**Prompt:**
Only one stretch of the data is wanted: the line containing "index tip: (283, 365)", the line containing "ring tip: (131, 154)", and every line between them, copied exactly.

**Data extracts:**
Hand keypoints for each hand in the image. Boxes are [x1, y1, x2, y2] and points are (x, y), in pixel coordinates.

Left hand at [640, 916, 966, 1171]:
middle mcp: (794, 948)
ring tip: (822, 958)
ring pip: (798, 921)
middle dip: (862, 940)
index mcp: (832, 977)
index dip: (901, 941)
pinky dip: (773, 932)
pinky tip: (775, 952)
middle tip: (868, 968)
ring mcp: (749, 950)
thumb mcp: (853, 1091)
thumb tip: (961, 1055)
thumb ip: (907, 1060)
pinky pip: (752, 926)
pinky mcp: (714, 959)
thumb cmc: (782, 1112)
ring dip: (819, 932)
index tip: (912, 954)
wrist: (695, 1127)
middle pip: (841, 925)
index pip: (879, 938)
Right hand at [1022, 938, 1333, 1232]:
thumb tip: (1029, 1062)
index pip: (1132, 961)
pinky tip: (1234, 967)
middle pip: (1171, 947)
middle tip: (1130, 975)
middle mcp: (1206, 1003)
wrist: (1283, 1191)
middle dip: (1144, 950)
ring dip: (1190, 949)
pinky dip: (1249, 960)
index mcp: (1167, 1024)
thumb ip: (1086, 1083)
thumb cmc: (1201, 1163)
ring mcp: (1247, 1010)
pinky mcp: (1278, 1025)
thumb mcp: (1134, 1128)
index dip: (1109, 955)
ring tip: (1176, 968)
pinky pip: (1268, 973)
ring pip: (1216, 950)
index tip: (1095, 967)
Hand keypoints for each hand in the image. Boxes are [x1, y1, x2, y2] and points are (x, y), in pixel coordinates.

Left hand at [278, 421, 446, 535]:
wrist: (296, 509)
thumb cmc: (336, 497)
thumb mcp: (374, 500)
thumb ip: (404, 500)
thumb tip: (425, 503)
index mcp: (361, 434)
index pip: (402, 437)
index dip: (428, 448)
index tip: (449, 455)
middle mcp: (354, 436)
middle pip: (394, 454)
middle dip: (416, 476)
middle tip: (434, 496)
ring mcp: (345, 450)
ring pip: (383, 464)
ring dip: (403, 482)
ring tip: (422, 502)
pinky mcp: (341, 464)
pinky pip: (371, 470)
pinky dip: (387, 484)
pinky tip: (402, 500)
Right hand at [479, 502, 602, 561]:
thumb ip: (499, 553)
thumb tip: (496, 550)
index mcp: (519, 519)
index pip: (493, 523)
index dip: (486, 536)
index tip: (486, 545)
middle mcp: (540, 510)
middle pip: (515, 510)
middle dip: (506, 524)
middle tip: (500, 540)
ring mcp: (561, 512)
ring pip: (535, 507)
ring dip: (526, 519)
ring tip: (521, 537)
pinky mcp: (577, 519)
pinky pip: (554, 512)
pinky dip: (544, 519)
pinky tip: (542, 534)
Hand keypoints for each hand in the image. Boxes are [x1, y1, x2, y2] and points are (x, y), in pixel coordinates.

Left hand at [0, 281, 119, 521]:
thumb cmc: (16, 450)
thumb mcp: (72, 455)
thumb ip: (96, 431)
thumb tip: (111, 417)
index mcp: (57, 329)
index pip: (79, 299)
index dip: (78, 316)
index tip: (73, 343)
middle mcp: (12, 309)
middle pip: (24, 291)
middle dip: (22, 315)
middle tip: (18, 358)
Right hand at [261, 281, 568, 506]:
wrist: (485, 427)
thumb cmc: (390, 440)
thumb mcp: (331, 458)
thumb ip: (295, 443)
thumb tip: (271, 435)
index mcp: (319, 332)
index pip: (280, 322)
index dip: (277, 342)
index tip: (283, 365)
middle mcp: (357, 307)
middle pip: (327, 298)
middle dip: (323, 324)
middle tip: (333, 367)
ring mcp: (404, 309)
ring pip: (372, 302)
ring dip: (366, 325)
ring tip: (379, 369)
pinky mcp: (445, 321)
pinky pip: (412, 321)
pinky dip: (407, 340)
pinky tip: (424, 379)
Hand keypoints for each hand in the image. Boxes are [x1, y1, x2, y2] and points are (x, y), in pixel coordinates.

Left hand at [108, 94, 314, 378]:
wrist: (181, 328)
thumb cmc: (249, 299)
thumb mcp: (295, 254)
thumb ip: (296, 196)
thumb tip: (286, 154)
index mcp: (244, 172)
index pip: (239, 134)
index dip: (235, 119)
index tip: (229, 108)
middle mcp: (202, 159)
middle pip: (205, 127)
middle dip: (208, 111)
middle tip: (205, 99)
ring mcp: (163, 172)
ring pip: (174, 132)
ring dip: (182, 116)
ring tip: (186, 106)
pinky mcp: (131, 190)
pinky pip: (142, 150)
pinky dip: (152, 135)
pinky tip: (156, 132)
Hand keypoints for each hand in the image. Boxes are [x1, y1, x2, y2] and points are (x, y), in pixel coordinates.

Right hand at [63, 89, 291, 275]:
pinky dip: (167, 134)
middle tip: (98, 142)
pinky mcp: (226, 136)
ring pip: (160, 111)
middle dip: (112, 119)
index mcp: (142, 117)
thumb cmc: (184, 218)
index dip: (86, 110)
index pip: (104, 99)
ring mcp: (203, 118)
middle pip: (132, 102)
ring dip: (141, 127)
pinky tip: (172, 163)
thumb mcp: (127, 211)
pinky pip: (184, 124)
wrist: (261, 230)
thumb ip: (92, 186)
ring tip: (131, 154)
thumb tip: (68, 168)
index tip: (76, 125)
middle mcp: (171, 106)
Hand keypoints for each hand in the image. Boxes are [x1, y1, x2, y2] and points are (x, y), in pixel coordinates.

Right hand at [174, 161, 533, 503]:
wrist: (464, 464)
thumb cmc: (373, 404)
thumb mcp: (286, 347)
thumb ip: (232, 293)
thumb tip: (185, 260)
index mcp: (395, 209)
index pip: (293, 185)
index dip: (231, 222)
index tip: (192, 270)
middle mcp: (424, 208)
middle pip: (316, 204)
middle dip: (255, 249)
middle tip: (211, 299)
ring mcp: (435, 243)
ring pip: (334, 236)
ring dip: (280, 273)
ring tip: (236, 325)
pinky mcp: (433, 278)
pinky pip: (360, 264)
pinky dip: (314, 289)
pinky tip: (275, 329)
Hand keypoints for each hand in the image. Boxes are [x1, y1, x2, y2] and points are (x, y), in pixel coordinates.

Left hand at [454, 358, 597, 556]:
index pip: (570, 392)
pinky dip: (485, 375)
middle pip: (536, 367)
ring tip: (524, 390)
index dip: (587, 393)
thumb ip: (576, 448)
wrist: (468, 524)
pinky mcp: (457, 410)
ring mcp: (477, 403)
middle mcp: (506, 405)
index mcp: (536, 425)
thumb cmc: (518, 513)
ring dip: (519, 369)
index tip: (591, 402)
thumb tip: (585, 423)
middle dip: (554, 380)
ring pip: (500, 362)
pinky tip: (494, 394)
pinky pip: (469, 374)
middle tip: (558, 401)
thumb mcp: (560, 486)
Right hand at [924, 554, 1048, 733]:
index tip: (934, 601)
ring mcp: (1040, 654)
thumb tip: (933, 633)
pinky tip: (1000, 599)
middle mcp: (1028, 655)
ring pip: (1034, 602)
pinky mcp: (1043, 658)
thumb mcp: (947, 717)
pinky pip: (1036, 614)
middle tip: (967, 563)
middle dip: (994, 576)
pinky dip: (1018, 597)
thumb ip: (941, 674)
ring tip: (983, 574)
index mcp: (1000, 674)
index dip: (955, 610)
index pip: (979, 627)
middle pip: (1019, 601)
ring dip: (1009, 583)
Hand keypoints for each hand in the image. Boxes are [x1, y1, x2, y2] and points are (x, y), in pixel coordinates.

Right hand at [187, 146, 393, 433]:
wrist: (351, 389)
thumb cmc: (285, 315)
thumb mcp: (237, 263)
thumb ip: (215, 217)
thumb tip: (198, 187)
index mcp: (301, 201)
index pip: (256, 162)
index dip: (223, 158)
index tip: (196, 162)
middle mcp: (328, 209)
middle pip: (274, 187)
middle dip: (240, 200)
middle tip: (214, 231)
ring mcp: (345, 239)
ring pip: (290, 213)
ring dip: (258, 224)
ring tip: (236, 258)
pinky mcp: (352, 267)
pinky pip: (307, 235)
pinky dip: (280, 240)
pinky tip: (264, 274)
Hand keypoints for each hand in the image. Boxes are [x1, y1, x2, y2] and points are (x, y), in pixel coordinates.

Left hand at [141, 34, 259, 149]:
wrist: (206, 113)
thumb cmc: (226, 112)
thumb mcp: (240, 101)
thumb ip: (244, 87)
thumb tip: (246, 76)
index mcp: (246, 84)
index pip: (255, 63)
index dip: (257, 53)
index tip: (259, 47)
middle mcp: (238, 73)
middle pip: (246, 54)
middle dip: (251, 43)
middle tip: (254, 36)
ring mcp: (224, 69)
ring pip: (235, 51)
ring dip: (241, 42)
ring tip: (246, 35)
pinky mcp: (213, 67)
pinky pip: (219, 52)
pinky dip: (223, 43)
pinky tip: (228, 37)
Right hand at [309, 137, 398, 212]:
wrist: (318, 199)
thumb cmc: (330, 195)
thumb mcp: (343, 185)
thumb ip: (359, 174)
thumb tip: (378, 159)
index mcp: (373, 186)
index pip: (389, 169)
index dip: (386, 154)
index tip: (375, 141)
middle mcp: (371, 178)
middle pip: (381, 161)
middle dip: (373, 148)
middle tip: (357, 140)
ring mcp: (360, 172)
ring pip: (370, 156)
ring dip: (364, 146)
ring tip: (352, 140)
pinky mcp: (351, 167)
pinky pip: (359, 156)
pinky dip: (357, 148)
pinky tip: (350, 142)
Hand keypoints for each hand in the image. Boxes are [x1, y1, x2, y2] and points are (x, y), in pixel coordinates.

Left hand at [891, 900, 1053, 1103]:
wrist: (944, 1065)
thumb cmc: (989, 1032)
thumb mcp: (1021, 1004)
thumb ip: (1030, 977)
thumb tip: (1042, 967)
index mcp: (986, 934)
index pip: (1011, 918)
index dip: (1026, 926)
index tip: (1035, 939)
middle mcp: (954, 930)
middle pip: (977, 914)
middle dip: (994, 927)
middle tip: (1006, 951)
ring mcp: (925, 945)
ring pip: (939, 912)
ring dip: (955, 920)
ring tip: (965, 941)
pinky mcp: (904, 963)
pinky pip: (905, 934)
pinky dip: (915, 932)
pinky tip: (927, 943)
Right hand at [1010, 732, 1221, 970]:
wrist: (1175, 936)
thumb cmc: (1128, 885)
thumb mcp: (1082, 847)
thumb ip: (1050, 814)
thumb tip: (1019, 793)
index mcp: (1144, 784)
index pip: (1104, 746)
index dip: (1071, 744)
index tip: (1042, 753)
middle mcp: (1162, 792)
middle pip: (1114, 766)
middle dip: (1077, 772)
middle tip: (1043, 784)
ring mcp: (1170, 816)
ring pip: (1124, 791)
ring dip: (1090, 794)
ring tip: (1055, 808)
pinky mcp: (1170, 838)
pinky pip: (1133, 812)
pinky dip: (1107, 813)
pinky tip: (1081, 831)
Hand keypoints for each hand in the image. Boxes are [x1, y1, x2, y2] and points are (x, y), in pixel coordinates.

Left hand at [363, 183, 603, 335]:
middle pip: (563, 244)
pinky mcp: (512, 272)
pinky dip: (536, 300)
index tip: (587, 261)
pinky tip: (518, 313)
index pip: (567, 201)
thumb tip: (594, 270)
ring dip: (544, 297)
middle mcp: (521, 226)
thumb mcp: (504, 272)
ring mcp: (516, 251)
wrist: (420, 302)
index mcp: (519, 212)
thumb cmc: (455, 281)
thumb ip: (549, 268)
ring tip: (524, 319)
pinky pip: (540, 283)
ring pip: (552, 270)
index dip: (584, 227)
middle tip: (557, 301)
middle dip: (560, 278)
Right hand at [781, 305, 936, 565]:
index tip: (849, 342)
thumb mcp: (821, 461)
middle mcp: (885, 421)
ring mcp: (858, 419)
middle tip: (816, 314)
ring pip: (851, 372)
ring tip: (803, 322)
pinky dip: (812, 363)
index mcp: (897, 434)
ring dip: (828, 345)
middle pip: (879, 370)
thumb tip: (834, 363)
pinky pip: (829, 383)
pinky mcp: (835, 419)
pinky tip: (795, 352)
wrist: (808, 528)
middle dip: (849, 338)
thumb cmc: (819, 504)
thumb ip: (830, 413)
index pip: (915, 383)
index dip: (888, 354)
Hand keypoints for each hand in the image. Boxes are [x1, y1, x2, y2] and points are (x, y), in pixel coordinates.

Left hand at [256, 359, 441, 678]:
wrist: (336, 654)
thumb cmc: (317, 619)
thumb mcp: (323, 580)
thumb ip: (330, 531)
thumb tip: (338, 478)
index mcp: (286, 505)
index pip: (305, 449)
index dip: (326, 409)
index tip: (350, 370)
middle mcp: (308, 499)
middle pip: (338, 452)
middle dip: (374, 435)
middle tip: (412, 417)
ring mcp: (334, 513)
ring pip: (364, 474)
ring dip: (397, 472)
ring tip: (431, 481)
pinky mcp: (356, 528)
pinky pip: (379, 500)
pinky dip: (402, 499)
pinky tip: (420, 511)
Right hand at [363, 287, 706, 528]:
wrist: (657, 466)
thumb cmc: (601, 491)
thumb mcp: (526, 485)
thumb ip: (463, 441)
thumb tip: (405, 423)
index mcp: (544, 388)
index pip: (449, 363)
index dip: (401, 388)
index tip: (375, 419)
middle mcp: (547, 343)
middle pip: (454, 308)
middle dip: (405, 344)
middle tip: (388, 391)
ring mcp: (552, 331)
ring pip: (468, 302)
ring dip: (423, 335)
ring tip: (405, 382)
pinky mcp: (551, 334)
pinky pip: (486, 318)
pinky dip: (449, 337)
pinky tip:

**Task result:**
index tip: (283, 365)
middle mcp: (357, 307)
middle pip: (327, 298)
middle dip: (323, 324)
middle tip: (333, 367)
ring mcp: (404, 309)
ring pip: (372, 302)
ring dip: (366, 325)
ring tip: (379, 369)
pinky mcp: (445, 321)
pinky pip: (412, 321)
pinky dip: (407, 340)
pinky tip: (424, 379)
Hand keypoints for each hand in the image. Boxes are [x1, y1, x2, y2] and points are (x, y), in pixel coordinates.

Left hand at [108, 94, 314, 378]:
wrist: (181, 328)
thumb cmc: (249, 299)
thumb mcp: (295, 254)
thumb ip: (296, 196)
thumb tip: (286, 154)
index mcp: (244, 172)
index pip: (239, 134)
index dip: (235, 119)
index tip: (229, 108)
middle mcp: (202, 159)
middle pip: (205, 127)
middle dip: (208, 111)
middle tip: (205, 99)
ring mcp: (163, 172)
ring pip: (174, 132)
ring dip: (182, 116)
ring tip: (186, 106)
pinky mcp: (131, 190)
pinky pip: (142, 150)
pinky dip: (152, 135)
pinky tip: (156, 132)
Hand keypoints for each hand in the image. Boxes are [x1, y1, x2, y2] and points are (x, y), in pixel coordinates.

Right hand at [63, 89, 291, 275]:
pinky dip: (167, 134)
middle tip: (98, 142)
pinky mcp: (226, 136)
ring pip: (160, 111)
middle dip: (112, 119)
index mcp: (142, 117)
thumb cmc: (184, 218)
index dip: (86, 110)
index pip: (104, 99)
ring mcp: (203, 118)
middle pip: (132, 102)
ring dip: (141, 127)
pinky tip: (172, 163)
thumb mcp: (127, 211)
pinky pip: (184, 124)
wrist: (261, 230)
thumb ip: (92, 186)
ring tip: (131, 154)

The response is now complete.